Task inputs:

# # # # # # #

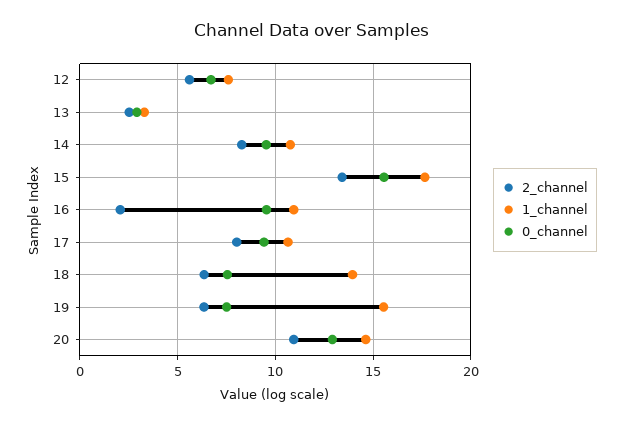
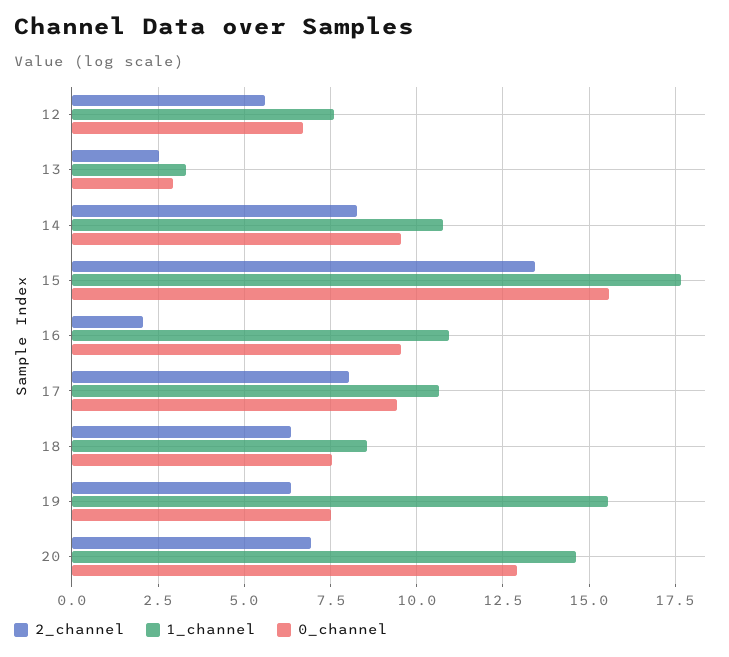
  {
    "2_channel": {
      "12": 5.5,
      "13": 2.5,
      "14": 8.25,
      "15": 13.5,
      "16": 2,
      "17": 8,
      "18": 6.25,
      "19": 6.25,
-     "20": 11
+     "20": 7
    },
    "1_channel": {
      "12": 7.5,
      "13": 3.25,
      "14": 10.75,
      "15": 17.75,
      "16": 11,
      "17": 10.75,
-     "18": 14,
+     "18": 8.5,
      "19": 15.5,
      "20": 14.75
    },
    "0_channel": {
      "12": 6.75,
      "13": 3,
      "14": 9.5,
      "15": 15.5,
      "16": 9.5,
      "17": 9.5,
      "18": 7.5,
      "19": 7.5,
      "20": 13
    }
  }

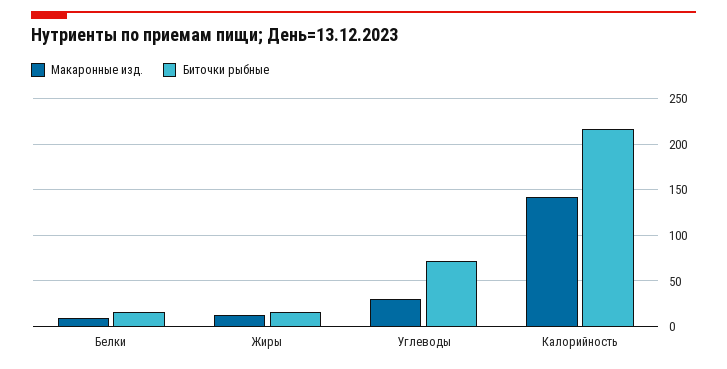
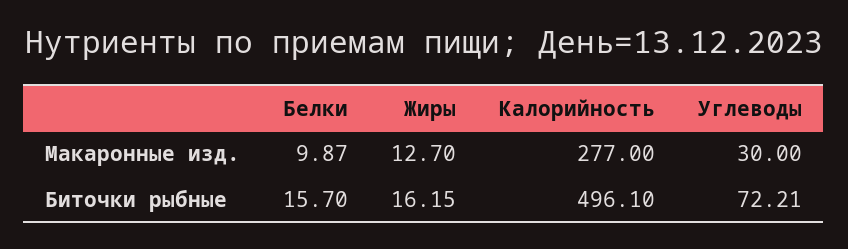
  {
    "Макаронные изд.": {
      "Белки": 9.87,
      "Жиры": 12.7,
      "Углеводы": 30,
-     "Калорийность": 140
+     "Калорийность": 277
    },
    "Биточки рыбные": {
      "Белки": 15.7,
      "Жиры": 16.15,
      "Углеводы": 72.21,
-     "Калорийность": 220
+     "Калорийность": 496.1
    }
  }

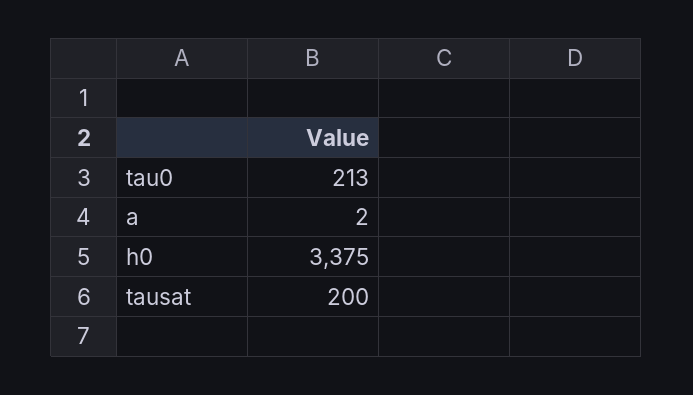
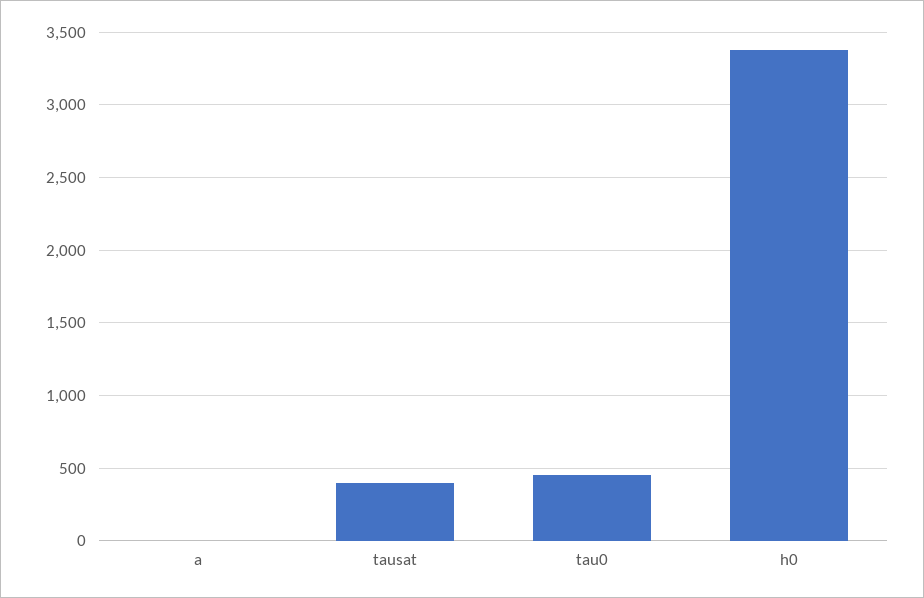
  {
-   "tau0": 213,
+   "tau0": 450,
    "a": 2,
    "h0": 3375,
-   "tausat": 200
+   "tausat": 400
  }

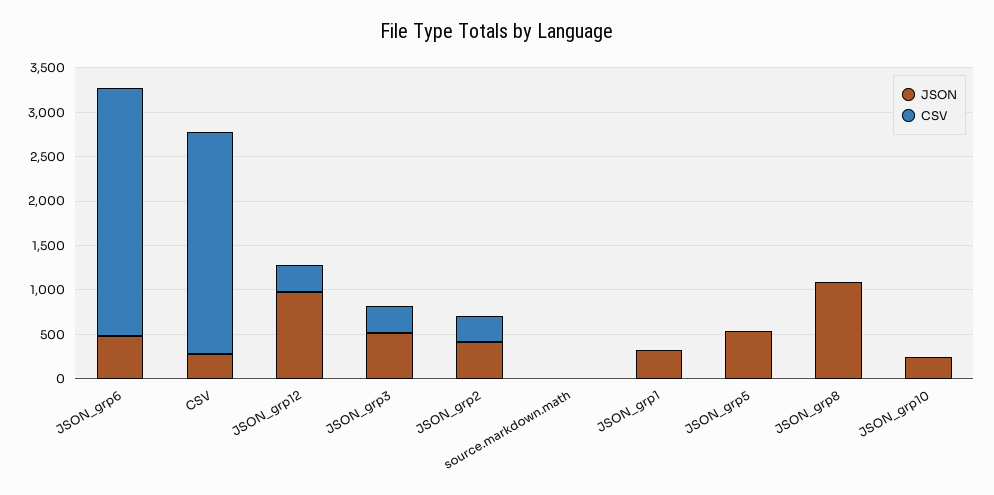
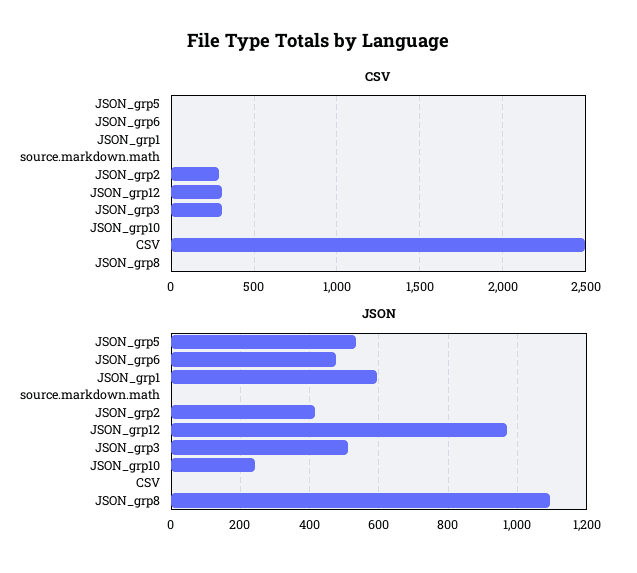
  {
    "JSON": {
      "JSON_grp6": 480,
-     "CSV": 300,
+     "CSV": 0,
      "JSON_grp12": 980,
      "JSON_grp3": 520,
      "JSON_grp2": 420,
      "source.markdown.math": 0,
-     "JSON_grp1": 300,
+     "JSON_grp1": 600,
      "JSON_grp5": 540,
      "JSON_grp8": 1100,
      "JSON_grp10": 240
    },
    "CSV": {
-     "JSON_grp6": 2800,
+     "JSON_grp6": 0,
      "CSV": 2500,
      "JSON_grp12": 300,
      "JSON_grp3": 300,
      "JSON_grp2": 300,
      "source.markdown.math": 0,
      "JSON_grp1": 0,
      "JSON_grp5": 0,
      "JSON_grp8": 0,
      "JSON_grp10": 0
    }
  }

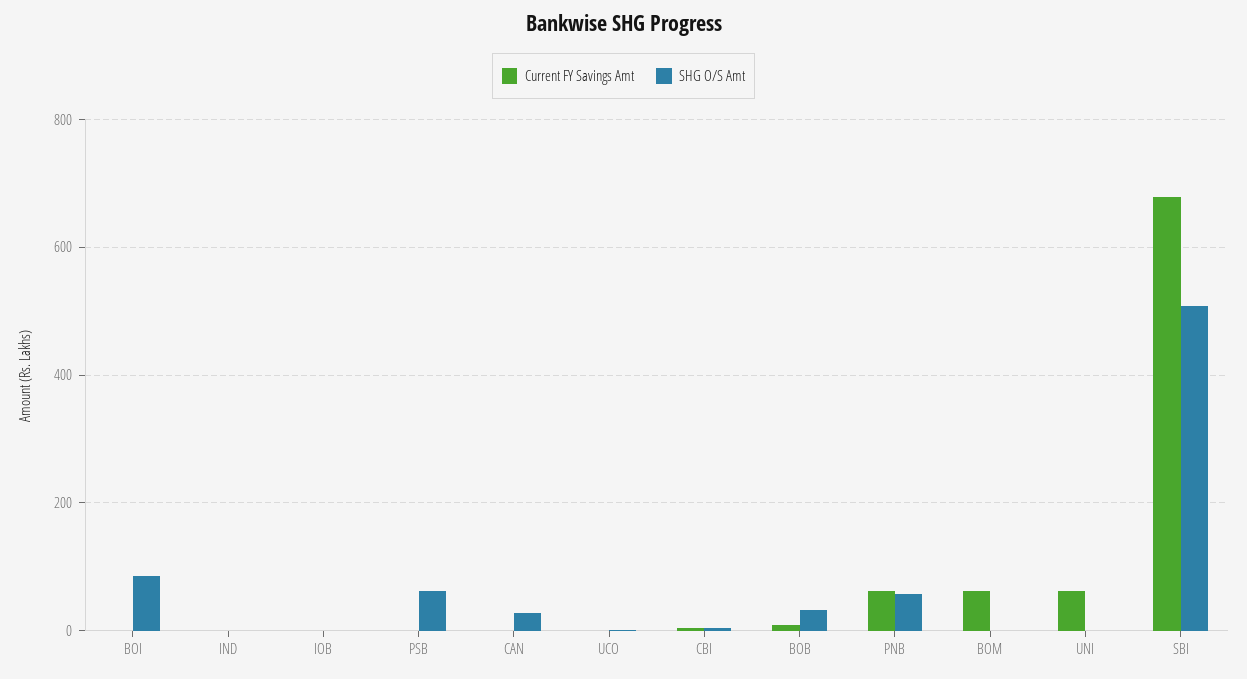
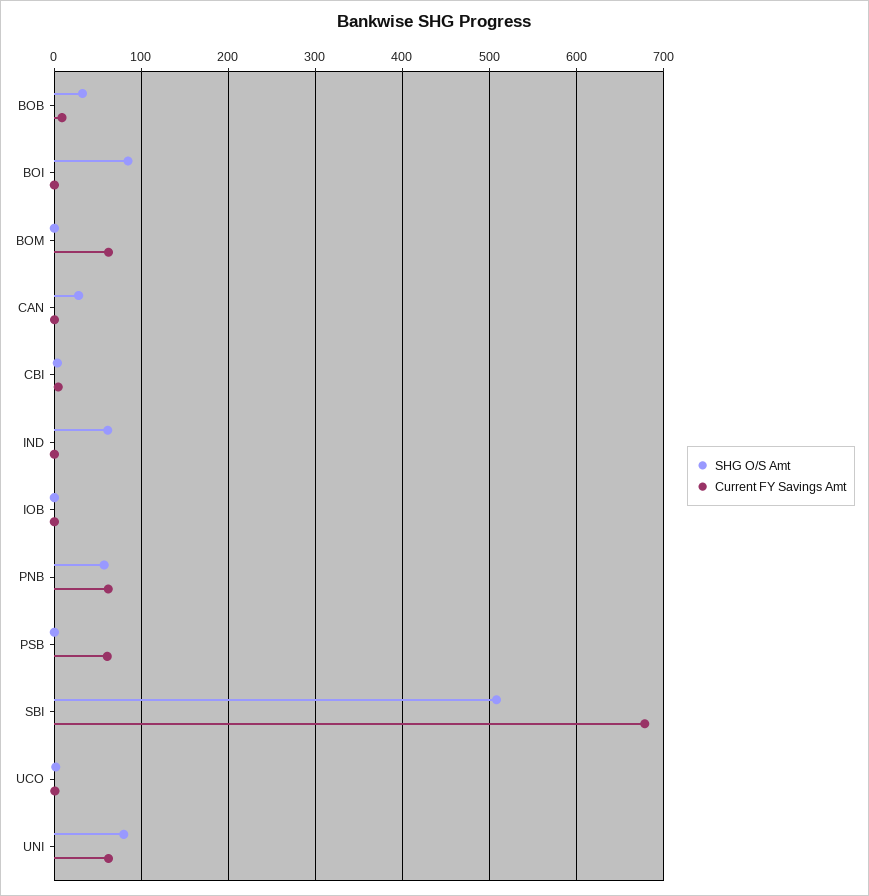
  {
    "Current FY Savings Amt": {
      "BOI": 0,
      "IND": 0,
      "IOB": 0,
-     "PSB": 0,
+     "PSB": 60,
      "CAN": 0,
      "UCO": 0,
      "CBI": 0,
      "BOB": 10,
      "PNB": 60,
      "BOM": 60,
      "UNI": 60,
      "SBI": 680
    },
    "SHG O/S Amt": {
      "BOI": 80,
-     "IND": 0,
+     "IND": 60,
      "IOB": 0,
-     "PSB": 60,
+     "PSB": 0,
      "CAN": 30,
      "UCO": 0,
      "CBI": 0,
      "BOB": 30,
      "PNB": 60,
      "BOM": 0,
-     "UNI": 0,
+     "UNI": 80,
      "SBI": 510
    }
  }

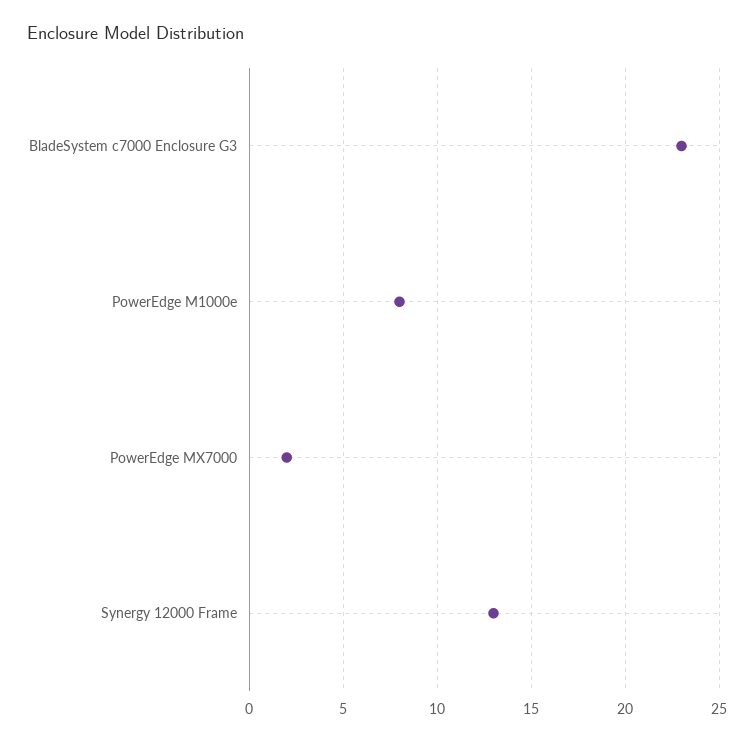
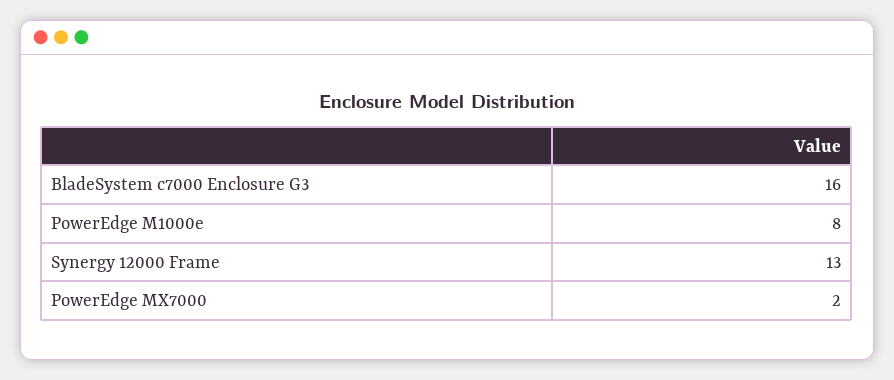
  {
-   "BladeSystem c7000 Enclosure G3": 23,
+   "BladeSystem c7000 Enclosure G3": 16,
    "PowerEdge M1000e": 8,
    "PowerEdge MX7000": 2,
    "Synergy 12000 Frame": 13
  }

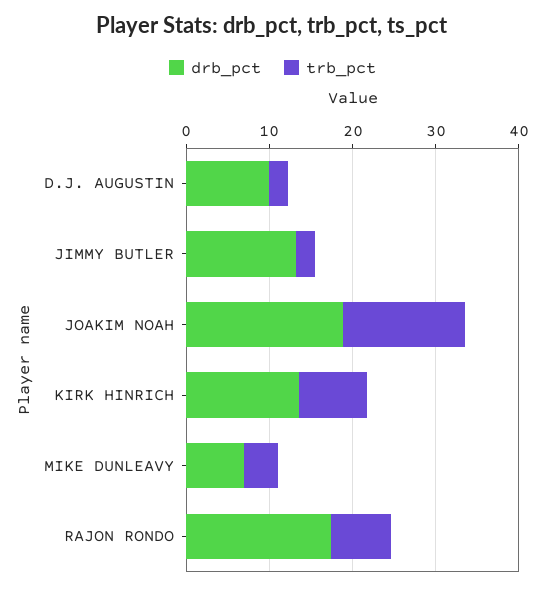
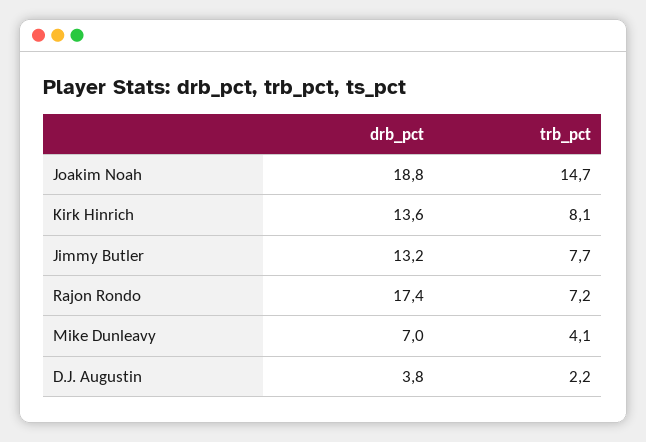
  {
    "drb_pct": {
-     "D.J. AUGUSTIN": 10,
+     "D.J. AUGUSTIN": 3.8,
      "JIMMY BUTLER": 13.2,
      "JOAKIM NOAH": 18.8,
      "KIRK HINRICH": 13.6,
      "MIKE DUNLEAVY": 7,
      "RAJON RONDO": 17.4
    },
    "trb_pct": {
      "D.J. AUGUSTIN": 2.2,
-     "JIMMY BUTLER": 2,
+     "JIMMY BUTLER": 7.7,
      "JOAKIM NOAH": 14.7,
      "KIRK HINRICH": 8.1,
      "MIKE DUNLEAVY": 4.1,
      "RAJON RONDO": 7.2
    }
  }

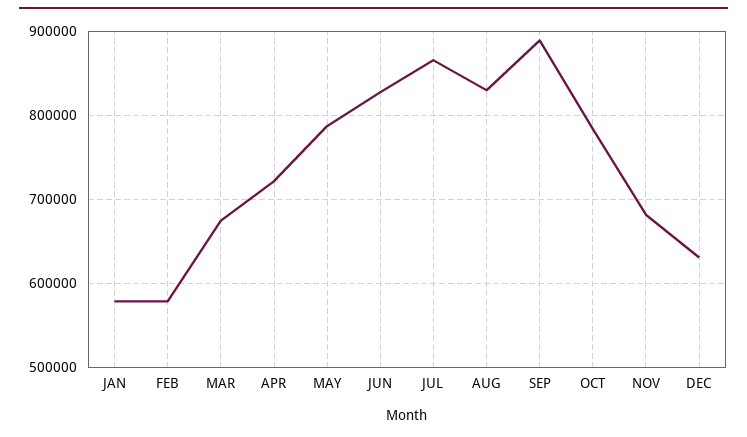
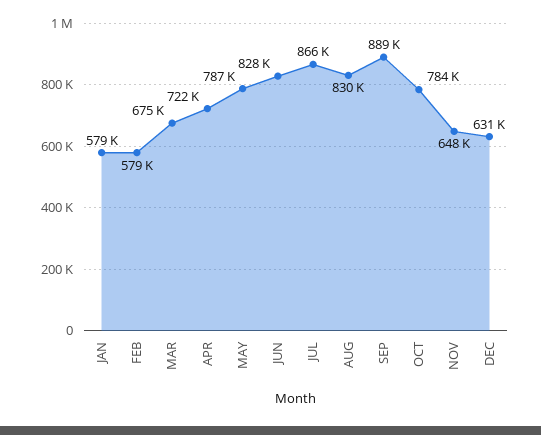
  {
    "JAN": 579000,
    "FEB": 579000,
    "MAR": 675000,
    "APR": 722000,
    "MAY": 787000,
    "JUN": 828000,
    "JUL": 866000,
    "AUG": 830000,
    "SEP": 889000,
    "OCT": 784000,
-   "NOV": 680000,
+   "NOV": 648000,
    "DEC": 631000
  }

# # # # # # #

Activity: Exactly as written, restate all of the data, leaving out the images.

Exercise result:
  {
    "2_channel": {
      "12": 5.5,
      "13": 2.5,
      "14": 8.25,
      "15": 13.5,
      "16": 2,
      "17": 8,
      "18": 6.25,
      "19": 6.25,
-     "20": 11
+     "20": 7
    },
    "1_channel": {
      "12": 7.5,
      "13": 3.25,
      "14": 10.75,
      "15": 17.75,
      "16": 11,
      "17": 10.75,
-     "18": 14,
+     "18": 8.5,
      "19": 15.5,
      "20": 14.75
    },
    "0_channel": {
      "12": 6.75,
      "13": 3,
      "14": 9.5,
      "15": 15.5,
      "16": 9.5,
      "17": 9.5,
      "18": 7.5,
      "19": 7.5,
      "20": 13
    }
  }

  {
    "Макаронные изд.": {
      "Белки": 9.87,
      "Жиры": 12.7,
      "Углеводы": 30,
-     "Калорийность": 140
+     "Калорийность": 277
    },
    "Биточки рыбные": {
      "Белки": 15.7,
      "Жиры": 16.15,
      "Углеводы": 72.21,
-     "Калорийность": 220
+     "Калорийность": 496.1
    }
  }

  {
-   "tau0": 213,
+   "tau0": 450,
    "a": 2,
    "h0": 3375,
-   "tausat": 200
+   "tausat": 400
  }

  {
    "JSON": {
      "JSON_grp6": 480,
-     "CSV": 300,
+     "CSV": 0,
      "JSON_grp12": 980,
      "JSON_grp3": 520,
      "JSON_grp2": 420,
      "source.markdown.math": 0,
-     "JSON_grp1": 300,
+     "JSON_grp1": 600,
      "JSON_grp5": 540,
      "JSON_grp8": 1100,
      "JSON_grp10": 240
    },
    "CSV": {
-     "JSON_grp6": 2800,
+     "JSON_grp6": 0,
      "CSV": 2500,
      "JSON_grp12": 300,
      "JSON_grp3": 300,
      "JSON_grp2": 300,
      "source.markdown.math": 0,
      "JSON_grp1": 0,
      "JSON_grp5": 0,
      "JSON_grp8": 0,
      "JSON_grp10": 0
    }
  }

  {
    "Current FY Savings Amt": {
      "BOI": 0,
      "IND": 0,
      "IOB": 0,
-     "PSB": 0,
+     "PSB": 60,
      "CAN": 0,
      "UCO": 0,
      "CBI": 0,
      "BOB": 10,
      "PNB": 60,
      "BOM": 60,
      "UNI": 60,
      "SBI": 680
    },
    "SHG O/S Amt": {
      "BOI": 80,
-     "IND": 0,
+     "IND": 60,
      "IOB": 0,
-     "PSB": 60,
+     "PSB": 0,
      "CAN": 30,
      "UCO": 0,
      "CBI": 0,
      "BOB": 30,
      "PNB": 60,
      "BOM": 0,
-     "UNI": 0,
+     "UNI": 80,
      "SBI": 510
    }
  }

  {
-   "BladeSystem c7000 Enclosure G3": 23,
+   "BladeSystem c7000 Enclosure G3": 16,
    "PowerEdge M1000e": 8,
    "PowerEdge MX7000": 2,
    "Synergy 12000 Frame": 13
  }

  {
    "drb_pct": {
-     "D.J. AUGUSTIN": 10,
+     "D.J. AUGUSTIN": 3.8,
      "JIMMY BUTLER": 13.2,
      "JOAKIM NOAH": 18.8,
      "KIRK HINRICH": 13.6,
      "MIKE DUNLEAVY": 7,
      "RAJON RONDO": 17.4
    },
    "trb_pct": {
      "D.J. AUGUSTIN": 2.2,
-     "JIMMY BUTLER": 2,
+     "JIMMY BUTLER": 7.7,
      "JOAKIM NOAH": 14.7,
      "KIRK HINRICH": 8.1,
      "MIKE DUNLEAVY": 4.1,
      "RAJON RONDO": 7.2
    }
  }

  {
    "JAN": 579000,
    "FEB": 579000,
    "MAR": 675000,
    "APR": 722000,
    "MAY": 787000,
    "JUN": 828000,
    "JUL": 866000,
    "AUG": 830000,
    "SEP": 889000,
    "OCT": 784000,
-   "NOV": 680000,
+   "NOV": 648000,
    "DEC": 631000
  }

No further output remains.